» Dataset content
---

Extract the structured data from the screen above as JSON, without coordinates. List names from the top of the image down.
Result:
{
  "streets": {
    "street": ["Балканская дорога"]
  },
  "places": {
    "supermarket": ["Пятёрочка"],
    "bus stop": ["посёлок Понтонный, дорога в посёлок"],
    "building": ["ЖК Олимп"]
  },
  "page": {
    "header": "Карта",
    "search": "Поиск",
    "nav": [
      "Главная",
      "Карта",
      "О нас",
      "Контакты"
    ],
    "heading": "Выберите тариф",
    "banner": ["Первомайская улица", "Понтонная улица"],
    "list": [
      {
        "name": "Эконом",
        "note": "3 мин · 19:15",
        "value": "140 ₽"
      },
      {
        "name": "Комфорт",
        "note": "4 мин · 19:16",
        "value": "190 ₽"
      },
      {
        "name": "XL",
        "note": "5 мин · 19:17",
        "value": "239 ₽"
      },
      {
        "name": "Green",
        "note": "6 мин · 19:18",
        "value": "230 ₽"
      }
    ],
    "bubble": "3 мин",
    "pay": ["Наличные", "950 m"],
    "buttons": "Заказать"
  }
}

---

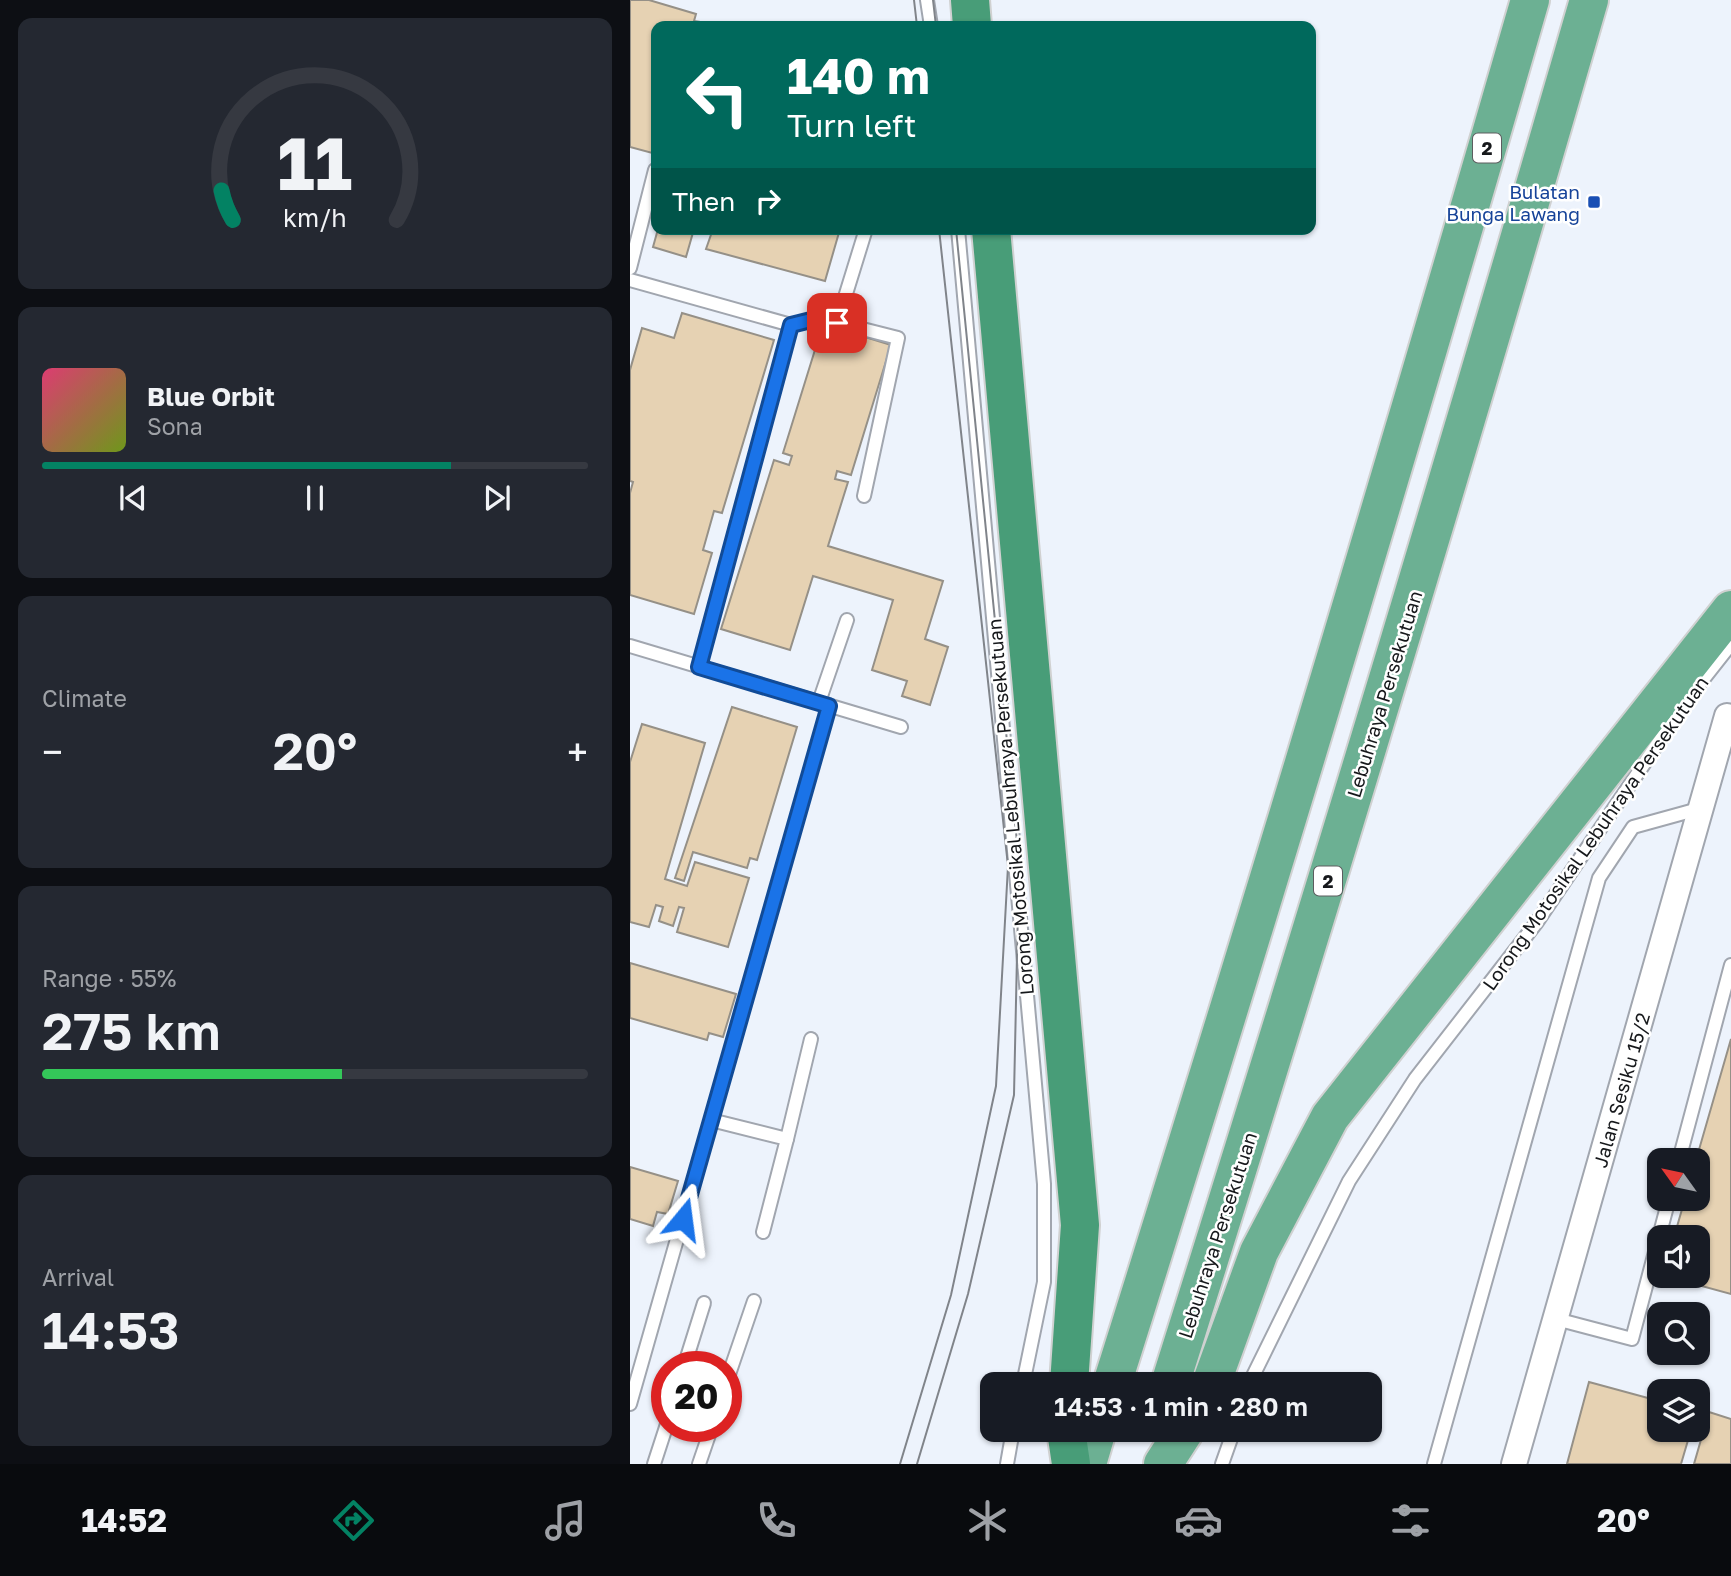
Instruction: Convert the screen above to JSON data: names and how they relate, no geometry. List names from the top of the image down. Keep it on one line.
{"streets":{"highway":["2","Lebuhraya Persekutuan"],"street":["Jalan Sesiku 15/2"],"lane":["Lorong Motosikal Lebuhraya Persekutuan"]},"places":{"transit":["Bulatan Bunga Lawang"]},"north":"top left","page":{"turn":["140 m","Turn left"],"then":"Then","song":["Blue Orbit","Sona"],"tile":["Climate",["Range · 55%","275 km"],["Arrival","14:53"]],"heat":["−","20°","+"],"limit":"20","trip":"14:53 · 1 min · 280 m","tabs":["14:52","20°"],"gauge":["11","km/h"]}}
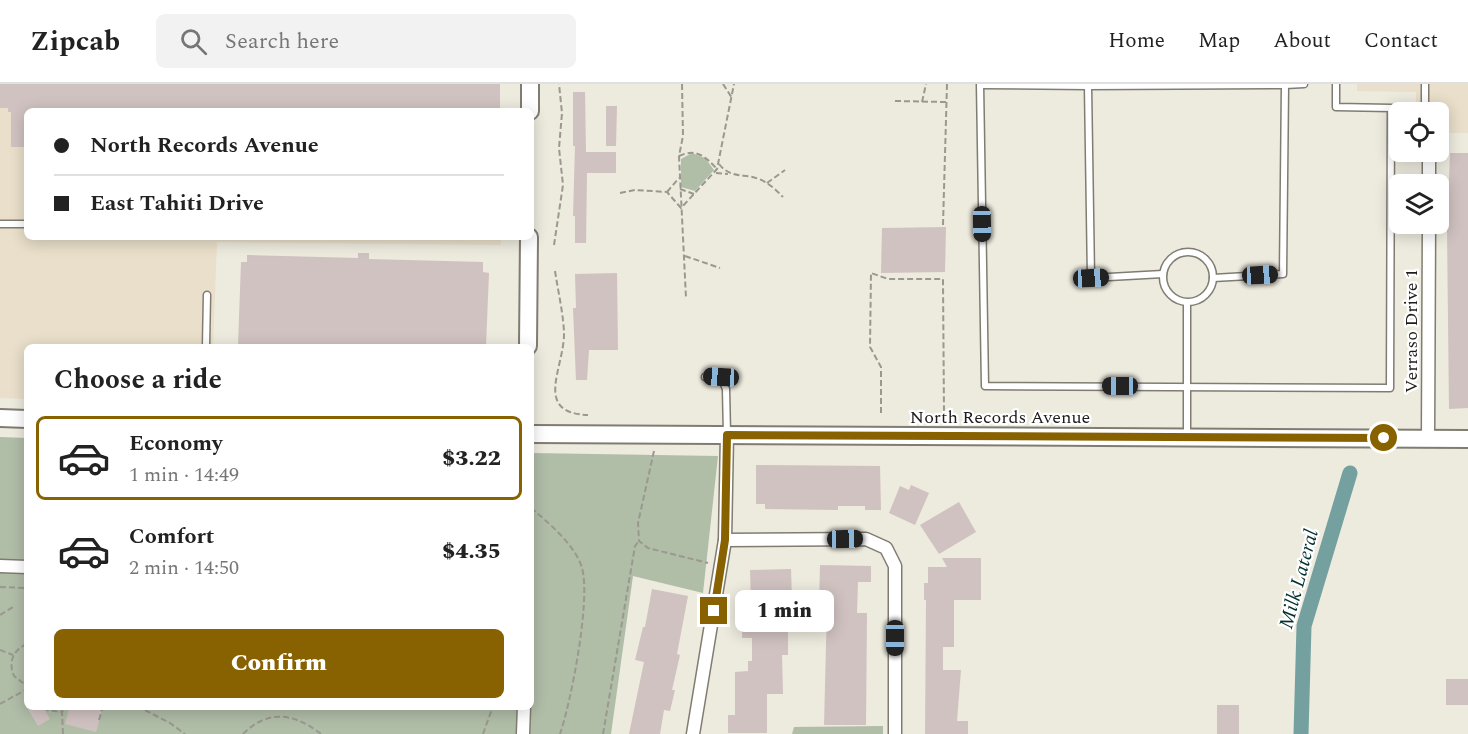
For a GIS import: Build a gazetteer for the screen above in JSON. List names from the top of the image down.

---

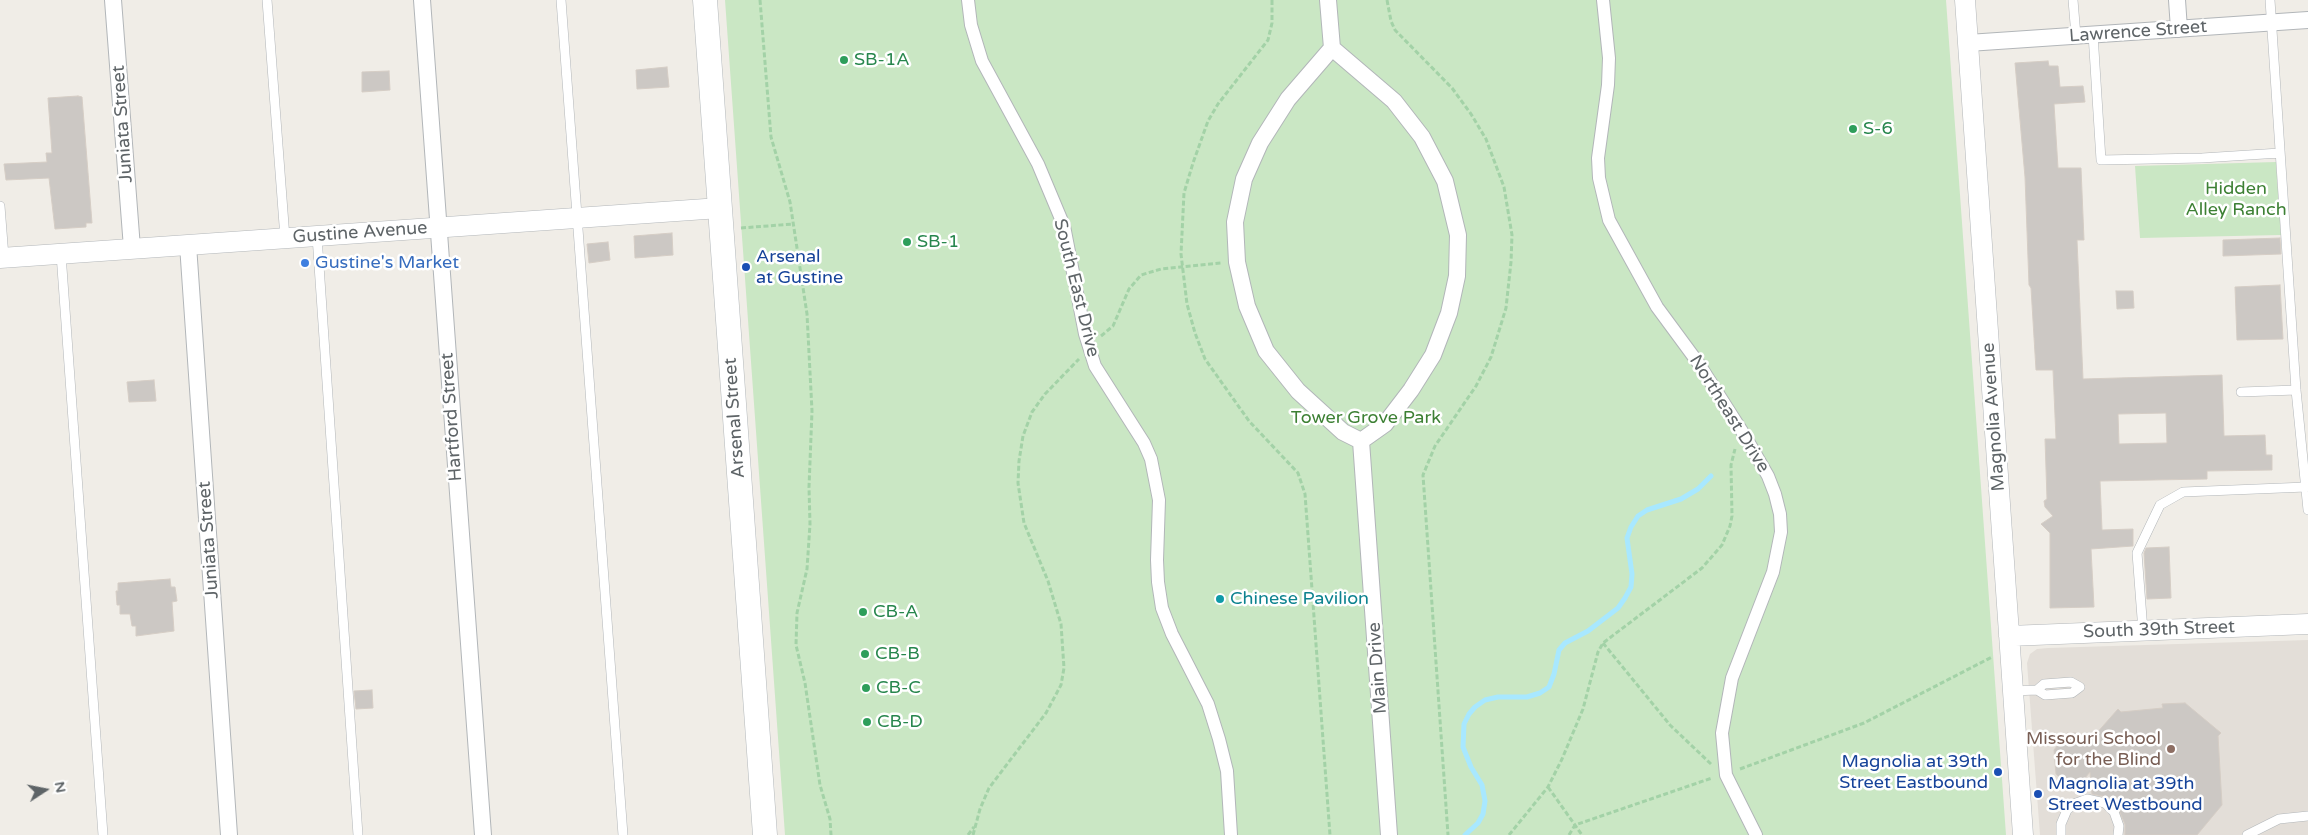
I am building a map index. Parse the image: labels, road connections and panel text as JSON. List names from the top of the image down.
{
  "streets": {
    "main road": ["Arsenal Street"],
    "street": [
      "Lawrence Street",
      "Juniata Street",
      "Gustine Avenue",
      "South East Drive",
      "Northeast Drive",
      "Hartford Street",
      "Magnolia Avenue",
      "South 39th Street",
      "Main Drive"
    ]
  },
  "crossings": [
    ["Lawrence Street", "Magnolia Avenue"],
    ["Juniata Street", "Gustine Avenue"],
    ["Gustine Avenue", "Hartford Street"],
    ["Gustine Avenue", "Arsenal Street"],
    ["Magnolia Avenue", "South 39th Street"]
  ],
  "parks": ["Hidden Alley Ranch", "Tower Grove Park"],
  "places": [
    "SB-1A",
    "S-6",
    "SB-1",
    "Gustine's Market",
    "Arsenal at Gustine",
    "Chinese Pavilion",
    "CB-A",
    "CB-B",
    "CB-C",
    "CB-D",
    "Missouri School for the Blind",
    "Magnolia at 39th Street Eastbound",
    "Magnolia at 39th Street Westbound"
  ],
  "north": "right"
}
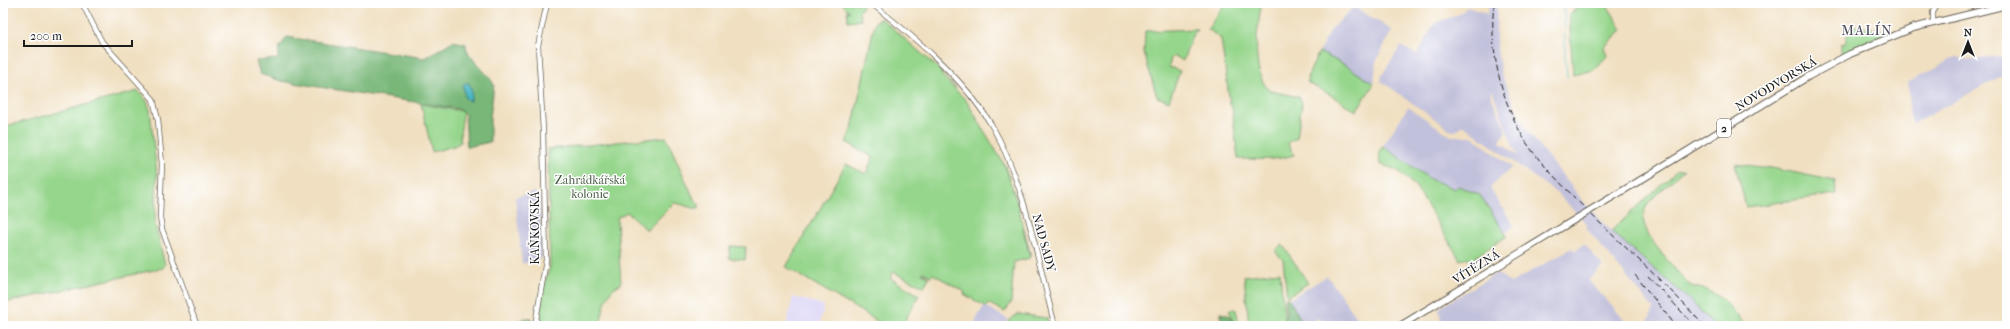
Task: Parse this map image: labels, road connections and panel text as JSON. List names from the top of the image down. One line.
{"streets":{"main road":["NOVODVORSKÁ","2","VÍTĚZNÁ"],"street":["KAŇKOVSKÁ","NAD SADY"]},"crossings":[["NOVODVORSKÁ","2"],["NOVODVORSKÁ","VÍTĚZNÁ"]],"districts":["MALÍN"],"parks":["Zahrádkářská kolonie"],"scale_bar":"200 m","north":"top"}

---

» Work task
Reproduce the lines above starting at the one with "Instruction: Convert the" and ending at the one with "For a GIS import: Build", both included, exactly and with no pictures.

» Your response
Instruction: Convert the screen above to JSON data: names and how they relate, no geometry. List names from the top of the image down. Keep it on one line.
{"streets":{"highway":["2","Lebuhraya Persekutuan"],"street":["Jalan Sesiku 15/2"],"lane":["Lorong Motosikal Lebuhraya Persekutuan"]},"places":{"transit":["Bulatan Bunga Lawang"]},"north":"top left","page":{"turn":["140 m","Turn left"],"then":"Then","song":["Blue Orbit","Sona"],"tile":["Climate",["Range · 55%","275 km"],["Arrival","14:53"]],"heat":["−","20°","+"],"limit":"20","trip":"14:53 · 1 min · 280 m","tabs":["14:52","20°"],"gauge":["11","km/h"]}}
For a GIS import: Build a gazetteer for the screen above in JSON. List names from the top of the image down.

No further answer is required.